• Source material:

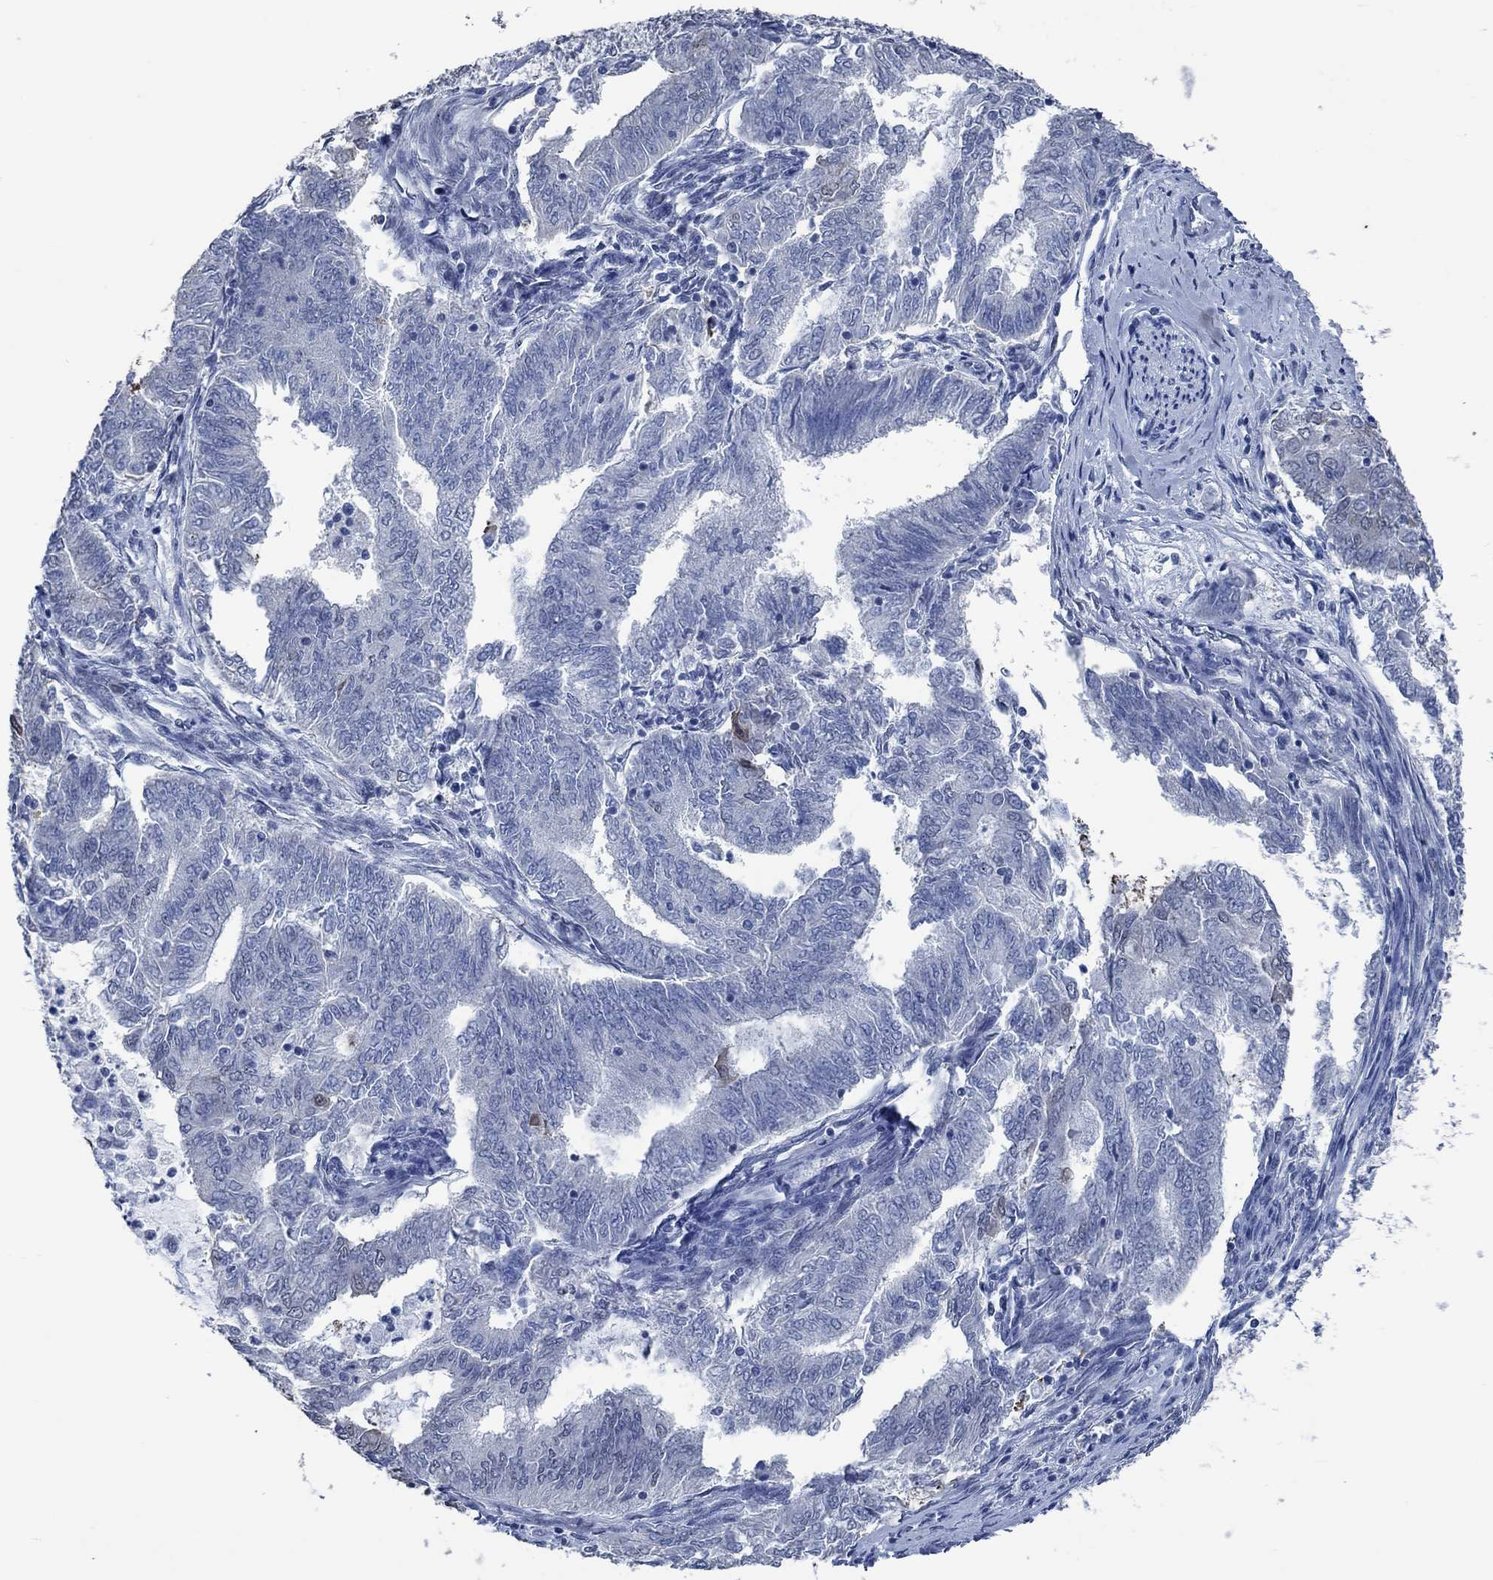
{"staining": {"intensity": "negative", "quantity": "none", "location": "none"}, "tissue": "endometrial cancer", "cell_type": "Tumor cells", "image_type": "cancer", "snomed": [{"axis": "morphology", "description": "Adenocarcinoma, NOS"}, {"axis": "topography", "description": "Endometrium"}], "caption": "Immunohistochemistry micrograph of endometrial cancer (adenocarcinoma) stained for a protein (brown), which exhibits no positivity in tumor cells.", "gene": "OBSCN", "patient": {"sex": "female", "age": 62}}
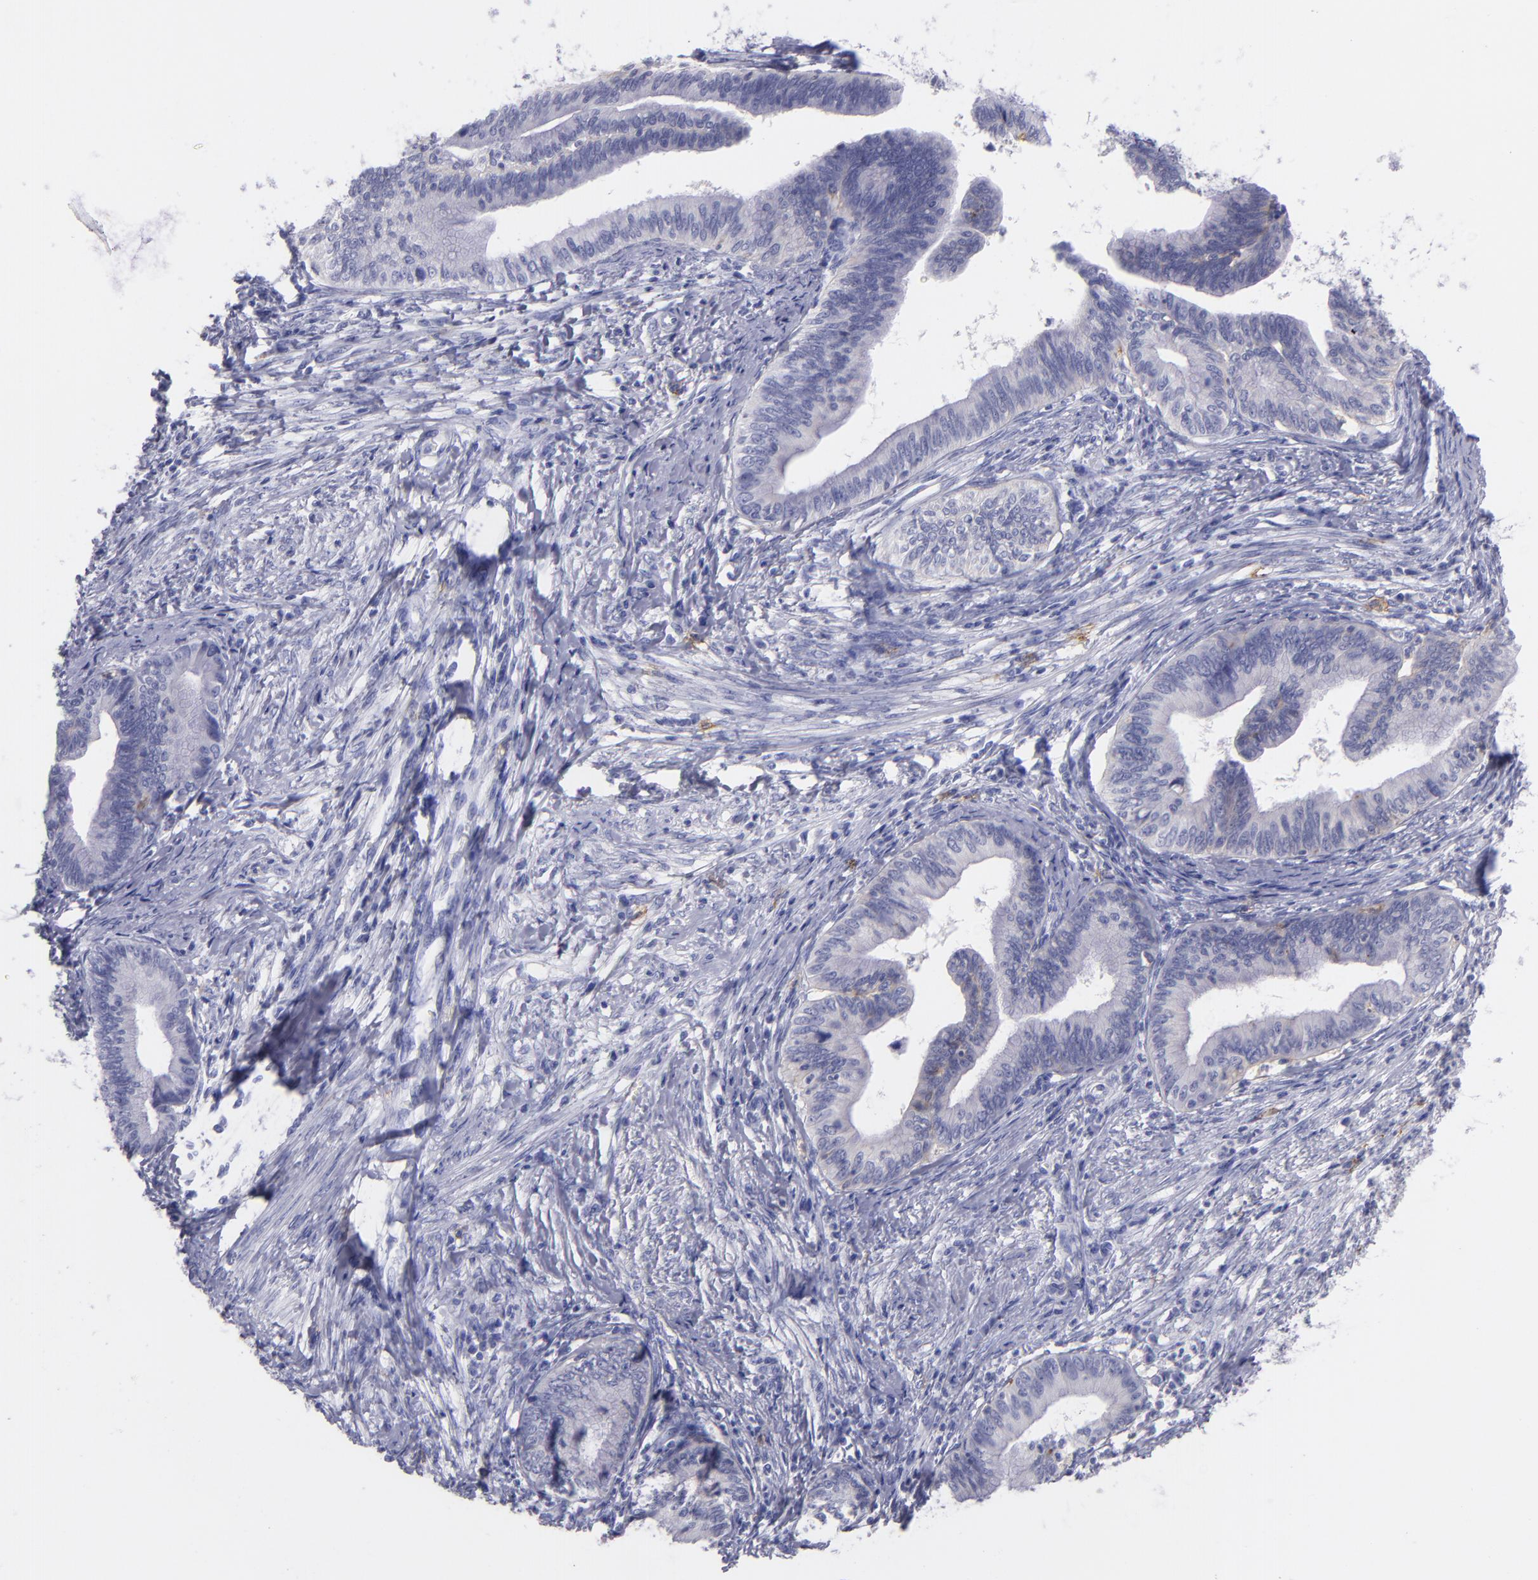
{"staining": {"intensity": "negative", "quantity": "none", "location": "none"}, "tissue": "cervical cancer", "cell_type": "Tumor cells", "image_type": "cancer", "snomed": [{"axis": "morphology", "description": "Adenocarcinoma, NOS"}, {"axis": "topography", "description": "Cervix"}], "caption": "Image shows no significant protein staining in tumor cells of cervical adenocarcinoma.", "gene": "CD82", "patient": {"sex": "female", "age": 36}}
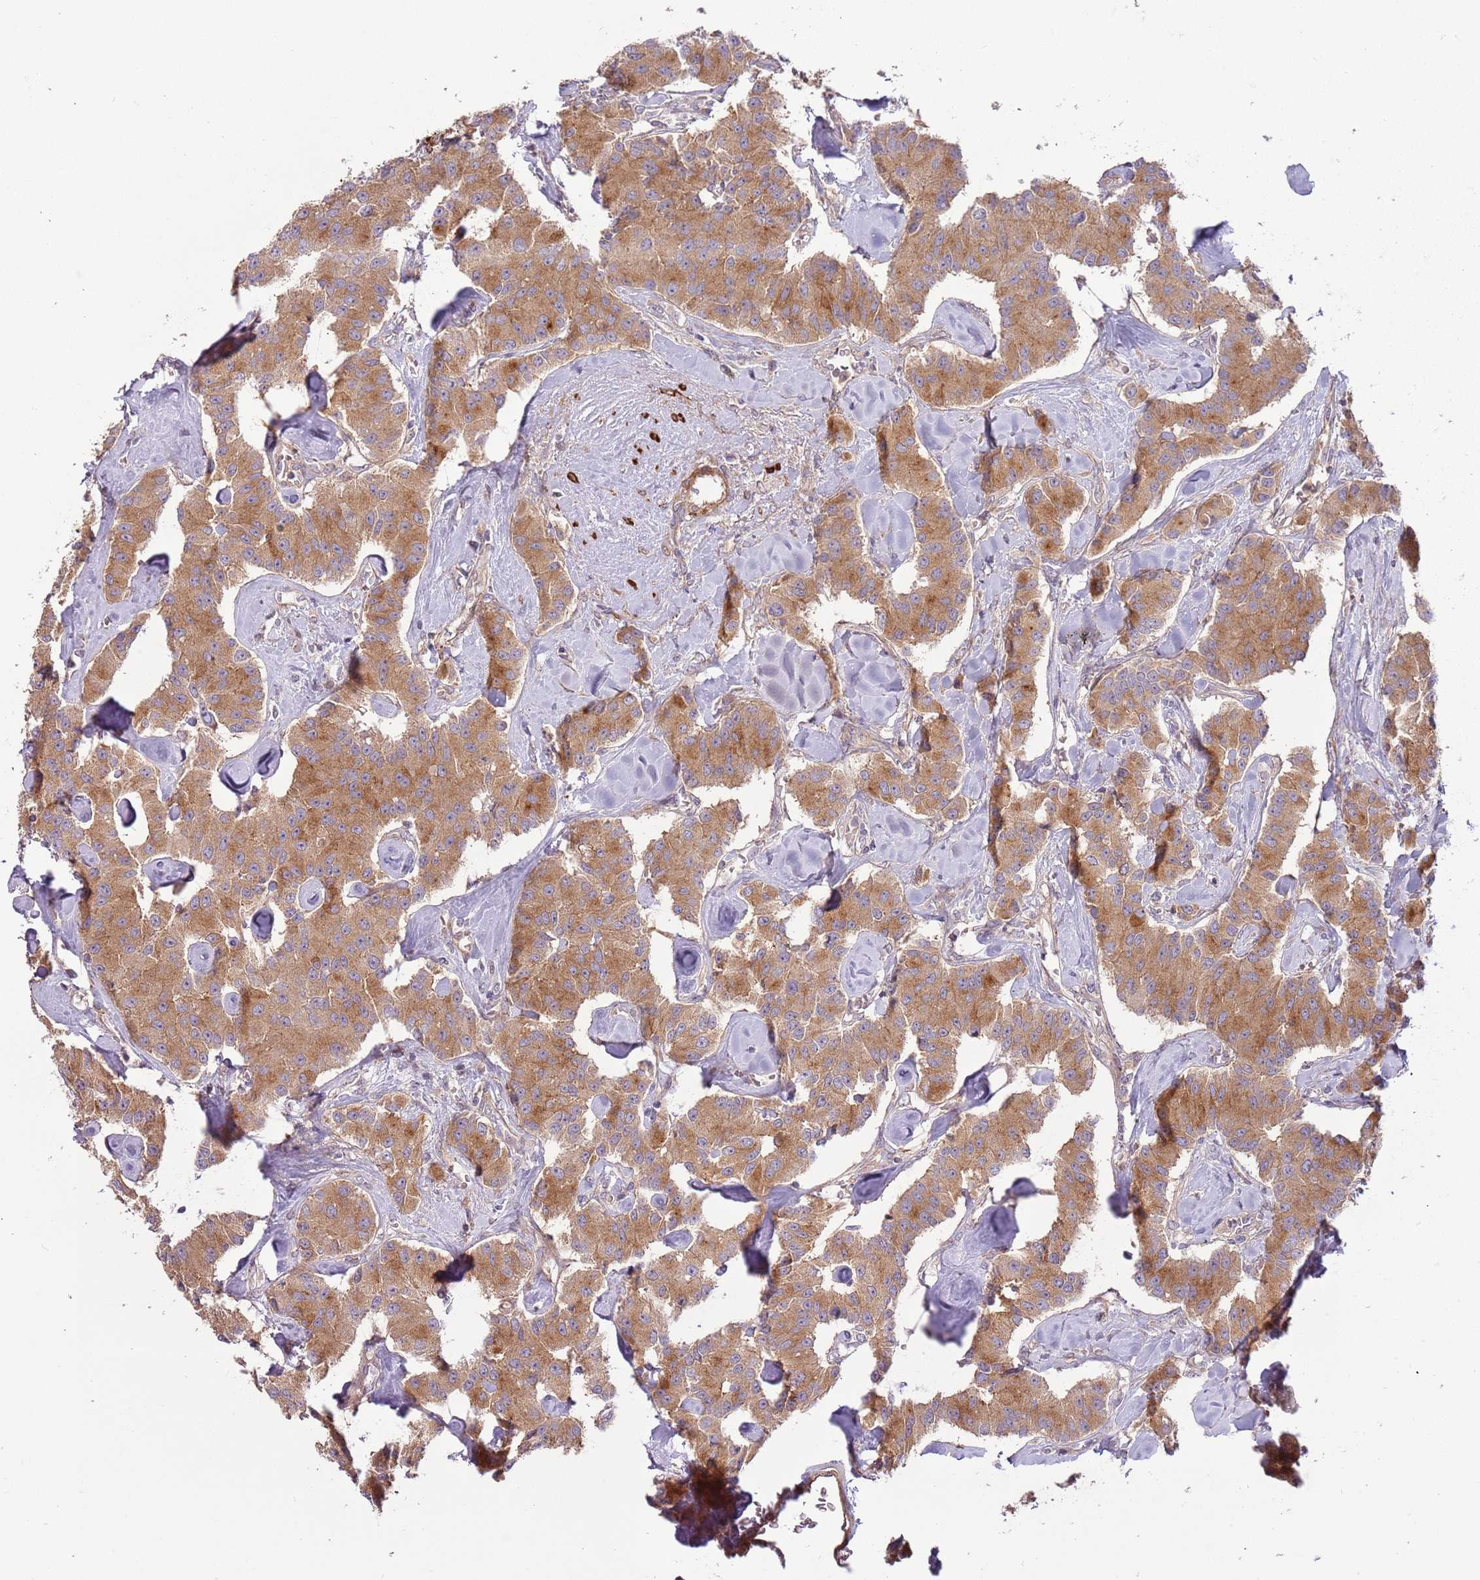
{"staining": {"intensity": "moderate", "quantity": ">75%", "location": "cytoplasmic/membranous"}, "tissue": "carcinoid", "cell_type": "Tumor cells", "image_type": "cancer", "snomed": [{"axis": "morphology", "description": "Carcinoid, malignant, NOS"}, {"axis": "topography", "description": "Pancreas"}], "caption": "Immunohistochemical staining of human malignant carcinoid displays moderate cytoplasmic/membranous protein positivity in approximately >75% of tumor cells. The staining was performed using DAB, with brown indicating positive protein expression. Nuclei are stained blue with hematoxylin.", "gene": "RNF128", "patient": {"sex": "male", "age": 41}}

• Problem requirements: Throughout the data above, report every line that contains the string "female".

• Response for this exercise:
{"staining": {"intensity": "negative", "quantity": "none", "location": "none"}, "tissue": "endometrial cancer", "cell_type": "Tumor cells", "image_type": "cancer", "snomed": [{"axis": "morphology", "description": "Adenocarcinoma, NOS"}, {"axis": "topography", "description": "Endometrium"}], "caption": "Immunohistochemistry micrograph of endometrial cancer (adenocarcinoma) stained for a protein (brown), which exhibits no positivity in tumor cells.", "gene": "OBSCN", "patient": {"sex": "female", "age": 62}}
{"staining": {"intensity": "negative", "quantity": "none", "location": "none"}, "tissue": "cervical cancer", "cell_type": "Tumor cells", "image_type": "cancer", "snomed": [{"axis": "morphology", "description": "Adenocarcinoma, NOS"}, {"axis": "topography", "description": "Cervix"}], "caption": "Image shows no significant protein staining in tumor cells of cervical adenocarcinoma.", "gene": "CD82", "patient": {"sex": "female", "age": 36}}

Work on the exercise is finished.